***** Selected excerpt *****
Saturday, February 5, 2011

Netflix PS3 upgrade is a big step backwards



Netflix is getting worse and worse. Apart from the fact that the service quality is degrading (frequent stops and poor image quality, and the new imposition of the limited number of devices that nobody had ever heard of before), they've just released a pointless user interface "upgrade" for the PS3 version that makes it considerably harder to use.

This screenshot shows four different Netflix layouts. We used to have the top right one. Now we have the bottom right one.

In detail:
  • Instead of showing 25 films per page, they now show 8. You can only scroll through them 3 at a time instead of 5, so scrolling through lists is 50% slower. Since we have about 200 movies bookmarked, and each scroll takes about 3 seconds to perform, it takes several minutes to get through our list.
  • They also removed the side menu allowing you to access different genres, and now you have to scroll through 15 pages of recommendations before you even get to the categories.
  • Even worse, the categories are unordered and they removed the sub-genres, so you now have to scroll through *all* foreign movies (3 at a time) rather than being able to go for, say, French comedies. That means scrolling through 1500 movies instead of 50, which is simply unbearable.
***** Entries provided *****
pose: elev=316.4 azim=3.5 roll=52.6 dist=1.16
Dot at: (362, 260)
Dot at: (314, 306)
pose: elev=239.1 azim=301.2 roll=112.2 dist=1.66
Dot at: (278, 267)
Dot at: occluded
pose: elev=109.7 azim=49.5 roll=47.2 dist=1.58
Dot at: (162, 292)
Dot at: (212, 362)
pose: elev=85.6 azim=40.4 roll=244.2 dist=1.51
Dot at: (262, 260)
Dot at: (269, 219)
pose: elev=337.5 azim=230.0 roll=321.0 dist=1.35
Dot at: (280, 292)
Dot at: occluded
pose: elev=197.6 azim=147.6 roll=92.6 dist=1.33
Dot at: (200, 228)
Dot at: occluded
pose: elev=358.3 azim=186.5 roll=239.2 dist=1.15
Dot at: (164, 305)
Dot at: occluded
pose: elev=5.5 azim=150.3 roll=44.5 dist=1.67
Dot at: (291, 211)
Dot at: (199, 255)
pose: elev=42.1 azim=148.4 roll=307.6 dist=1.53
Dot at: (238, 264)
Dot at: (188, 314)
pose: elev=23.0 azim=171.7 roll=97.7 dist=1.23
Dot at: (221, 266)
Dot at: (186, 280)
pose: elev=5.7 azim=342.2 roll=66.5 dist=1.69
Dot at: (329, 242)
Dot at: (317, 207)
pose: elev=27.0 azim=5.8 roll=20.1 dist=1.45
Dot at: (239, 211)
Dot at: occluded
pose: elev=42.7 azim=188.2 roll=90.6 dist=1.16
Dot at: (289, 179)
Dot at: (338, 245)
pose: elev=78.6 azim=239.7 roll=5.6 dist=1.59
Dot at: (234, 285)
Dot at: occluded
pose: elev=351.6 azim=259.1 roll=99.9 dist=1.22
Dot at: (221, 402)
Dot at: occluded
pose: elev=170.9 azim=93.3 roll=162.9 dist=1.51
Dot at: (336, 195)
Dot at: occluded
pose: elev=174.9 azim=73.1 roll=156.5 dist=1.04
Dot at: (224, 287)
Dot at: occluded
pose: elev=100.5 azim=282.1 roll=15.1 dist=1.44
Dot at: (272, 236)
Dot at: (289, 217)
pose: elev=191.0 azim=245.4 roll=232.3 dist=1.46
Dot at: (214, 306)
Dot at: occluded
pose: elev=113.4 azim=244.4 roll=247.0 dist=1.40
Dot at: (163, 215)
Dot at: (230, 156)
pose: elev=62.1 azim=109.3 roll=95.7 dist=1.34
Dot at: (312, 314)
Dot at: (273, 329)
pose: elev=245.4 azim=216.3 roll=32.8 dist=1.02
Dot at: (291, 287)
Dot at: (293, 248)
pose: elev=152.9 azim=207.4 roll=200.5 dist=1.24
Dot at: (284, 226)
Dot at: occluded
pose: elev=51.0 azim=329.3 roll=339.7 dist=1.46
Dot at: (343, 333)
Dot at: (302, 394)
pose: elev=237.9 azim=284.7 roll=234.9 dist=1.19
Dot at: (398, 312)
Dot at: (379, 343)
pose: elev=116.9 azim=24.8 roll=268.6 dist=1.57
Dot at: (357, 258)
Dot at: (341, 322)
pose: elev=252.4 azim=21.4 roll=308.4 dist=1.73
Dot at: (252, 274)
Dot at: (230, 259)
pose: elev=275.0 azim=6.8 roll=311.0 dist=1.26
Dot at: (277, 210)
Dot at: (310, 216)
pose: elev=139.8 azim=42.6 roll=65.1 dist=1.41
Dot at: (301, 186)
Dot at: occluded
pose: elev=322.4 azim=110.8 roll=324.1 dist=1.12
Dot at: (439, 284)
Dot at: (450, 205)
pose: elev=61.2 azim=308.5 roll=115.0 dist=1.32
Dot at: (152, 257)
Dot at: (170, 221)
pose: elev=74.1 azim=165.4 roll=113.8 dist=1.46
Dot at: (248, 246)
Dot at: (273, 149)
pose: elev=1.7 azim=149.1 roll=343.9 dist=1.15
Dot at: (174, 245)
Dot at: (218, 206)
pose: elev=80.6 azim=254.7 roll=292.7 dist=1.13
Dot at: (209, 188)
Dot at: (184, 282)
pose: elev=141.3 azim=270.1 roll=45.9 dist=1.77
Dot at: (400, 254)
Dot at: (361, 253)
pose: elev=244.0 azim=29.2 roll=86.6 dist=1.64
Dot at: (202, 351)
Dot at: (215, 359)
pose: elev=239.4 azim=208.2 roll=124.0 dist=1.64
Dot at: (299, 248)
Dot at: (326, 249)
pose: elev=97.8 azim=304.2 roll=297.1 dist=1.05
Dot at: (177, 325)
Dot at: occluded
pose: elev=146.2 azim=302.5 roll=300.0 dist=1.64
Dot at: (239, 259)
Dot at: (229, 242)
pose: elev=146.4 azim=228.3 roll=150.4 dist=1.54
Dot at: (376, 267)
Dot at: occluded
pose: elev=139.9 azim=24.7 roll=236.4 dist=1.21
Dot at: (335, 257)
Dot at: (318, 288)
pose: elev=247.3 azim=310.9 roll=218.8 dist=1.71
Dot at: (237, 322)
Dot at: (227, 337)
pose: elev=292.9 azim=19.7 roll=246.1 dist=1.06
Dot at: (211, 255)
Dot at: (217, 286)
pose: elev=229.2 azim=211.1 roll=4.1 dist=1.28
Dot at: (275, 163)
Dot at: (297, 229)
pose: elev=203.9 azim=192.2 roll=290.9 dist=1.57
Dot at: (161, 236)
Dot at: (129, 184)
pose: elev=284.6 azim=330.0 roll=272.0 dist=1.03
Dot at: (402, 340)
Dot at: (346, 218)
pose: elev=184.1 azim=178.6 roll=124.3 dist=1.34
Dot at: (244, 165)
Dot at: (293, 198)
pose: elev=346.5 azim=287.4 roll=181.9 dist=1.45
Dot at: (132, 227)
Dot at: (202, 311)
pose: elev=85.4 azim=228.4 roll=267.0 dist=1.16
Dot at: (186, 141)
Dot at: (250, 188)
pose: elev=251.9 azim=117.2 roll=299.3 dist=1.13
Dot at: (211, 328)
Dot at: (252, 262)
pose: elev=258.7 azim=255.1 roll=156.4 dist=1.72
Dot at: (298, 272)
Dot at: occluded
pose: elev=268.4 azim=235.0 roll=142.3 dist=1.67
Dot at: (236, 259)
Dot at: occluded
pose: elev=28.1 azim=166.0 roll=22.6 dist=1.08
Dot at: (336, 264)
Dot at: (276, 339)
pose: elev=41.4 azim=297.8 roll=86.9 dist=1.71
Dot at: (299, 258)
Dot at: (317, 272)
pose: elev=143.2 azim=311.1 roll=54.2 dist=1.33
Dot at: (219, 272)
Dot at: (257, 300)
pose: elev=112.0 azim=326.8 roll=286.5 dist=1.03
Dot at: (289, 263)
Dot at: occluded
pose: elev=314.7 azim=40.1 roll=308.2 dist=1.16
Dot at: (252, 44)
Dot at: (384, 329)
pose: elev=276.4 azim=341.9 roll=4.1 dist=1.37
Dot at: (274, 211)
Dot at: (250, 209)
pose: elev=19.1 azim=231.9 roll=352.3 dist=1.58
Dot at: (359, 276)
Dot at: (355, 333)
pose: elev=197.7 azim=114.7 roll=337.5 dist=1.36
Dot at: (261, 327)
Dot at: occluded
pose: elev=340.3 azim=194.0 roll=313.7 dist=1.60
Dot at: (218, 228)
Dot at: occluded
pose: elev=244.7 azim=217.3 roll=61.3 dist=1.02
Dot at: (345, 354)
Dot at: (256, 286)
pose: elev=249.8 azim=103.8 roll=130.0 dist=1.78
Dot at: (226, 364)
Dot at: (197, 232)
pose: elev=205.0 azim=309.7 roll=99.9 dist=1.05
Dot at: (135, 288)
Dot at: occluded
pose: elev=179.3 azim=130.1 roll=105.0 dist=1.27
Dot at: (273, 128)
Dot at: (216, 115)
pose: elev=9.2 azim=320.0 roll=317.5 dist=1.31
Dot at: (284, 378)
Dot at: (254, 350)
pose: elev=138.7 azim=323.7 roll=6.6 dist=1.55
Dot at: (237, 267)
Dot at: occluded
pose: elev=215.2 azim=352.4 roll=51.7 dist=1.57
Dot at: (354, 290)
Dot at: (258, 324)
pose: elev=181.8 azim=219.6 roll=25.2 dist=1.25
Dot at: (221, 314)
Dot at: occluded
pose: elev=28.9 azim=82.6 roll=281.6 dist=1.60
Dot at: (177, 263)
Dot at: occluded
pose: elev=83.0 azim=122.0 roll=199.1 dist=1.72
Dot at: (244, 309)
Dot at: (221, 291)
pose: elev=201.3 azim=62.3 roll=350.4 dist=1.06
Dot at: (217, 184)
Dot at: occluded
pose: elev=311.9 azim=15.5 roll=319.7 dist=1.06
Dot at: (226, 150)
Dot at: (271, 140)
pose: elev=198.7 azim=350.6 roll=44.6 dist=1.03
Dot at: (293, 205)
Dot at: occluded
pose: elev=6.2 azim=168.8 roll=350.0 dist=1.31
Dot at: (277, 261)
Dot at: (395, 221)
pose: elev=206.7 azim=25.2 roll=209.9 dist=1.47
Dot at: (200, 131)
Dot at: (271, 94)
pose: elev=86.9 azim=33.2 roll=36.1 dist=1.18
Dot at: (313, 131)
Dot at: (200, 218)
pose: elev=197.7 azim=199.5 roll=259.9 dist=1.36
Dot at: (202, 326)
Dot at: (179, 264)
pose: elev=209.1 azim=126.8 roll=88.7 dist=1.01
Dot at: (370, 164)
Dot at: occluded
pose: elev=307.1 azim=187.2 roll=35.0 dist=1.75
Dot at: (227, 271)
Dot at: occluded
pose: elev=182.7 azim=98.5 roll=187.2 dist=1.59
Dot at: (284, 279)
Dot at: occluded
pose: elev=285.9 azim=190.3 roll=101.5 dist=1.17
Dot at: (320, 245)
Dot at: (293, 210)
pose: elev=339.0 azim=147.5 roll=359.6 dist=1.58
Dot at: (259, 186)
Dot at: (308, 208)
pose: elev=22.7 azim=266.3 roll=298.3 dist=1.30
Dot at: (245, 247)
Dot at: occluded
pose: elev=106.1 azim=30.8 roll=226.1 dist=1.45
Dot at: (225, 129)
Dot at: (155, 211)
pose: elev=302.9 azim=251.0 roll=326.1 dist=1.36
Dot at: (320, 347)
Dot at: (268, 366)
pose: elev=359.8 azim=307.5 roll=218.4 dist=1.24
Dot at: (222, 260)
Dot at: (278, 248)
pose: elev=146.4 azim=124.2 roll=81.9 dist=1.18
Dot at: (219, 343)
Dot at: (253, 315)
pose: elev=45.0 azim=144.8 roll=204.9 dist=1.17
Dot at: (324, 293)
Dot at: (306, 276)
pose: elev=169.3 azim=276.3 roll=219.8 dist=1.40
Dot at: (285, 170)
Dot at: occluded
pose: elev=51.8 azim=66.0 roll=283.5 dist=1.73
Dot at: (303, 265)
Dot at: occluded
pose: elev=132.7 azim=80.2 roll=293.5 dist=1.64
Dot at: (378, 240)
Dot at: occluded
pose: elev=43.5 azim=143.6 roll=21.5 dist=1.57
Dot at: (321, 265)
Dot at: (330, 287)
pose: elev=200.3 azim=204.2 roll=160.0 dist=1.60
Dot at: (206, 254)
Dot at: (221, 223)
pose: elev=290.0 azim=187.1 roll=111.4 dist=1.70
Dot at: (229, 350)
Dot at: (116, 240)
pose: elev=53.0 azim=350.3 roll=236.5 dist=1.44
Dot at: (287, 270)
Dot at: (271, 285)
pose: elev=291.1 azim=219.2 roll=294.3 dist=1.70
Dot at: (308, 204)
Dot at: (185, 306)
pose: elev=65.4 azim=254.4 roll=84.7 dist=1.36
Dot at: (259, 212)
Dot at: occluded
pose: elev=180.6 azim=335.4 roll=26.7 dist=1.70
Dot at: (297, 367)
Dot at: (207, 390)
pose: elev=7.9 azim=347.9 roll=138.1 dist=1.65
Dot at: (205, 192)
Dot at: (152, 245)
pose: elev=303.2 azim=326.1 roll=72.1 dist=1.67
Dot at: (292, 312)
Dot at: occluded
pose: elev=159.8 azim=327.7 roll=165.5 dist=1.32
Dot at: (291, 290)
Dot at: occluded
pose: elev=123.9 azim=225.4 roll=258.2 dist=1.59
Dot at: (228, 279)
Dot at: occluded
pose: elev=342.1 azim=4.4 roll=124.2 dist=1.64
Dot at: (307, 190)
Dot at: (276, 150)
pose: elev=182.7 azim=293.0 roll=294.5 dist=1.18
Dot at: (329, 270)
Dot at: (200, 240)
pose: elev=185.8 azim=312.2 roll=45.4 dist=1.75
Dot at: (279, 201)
*****
Tasks for this exercise |
1. In the post about the Netflix PS3 upgrade, translate this sentence into Spanish: "This screenshot shows four different Netflix layouts."
2. The post about the Netflix PS3 upgrade gives a parenthetical list of ways the service quality is degrading. Name every item in that list.

Task answers |
1. Esta captura de pantalla muestra cuatro diseños diferentes de Netflix.

2.
- Frequent stops
- Poor image quality
- The new imposition of the limited number of devices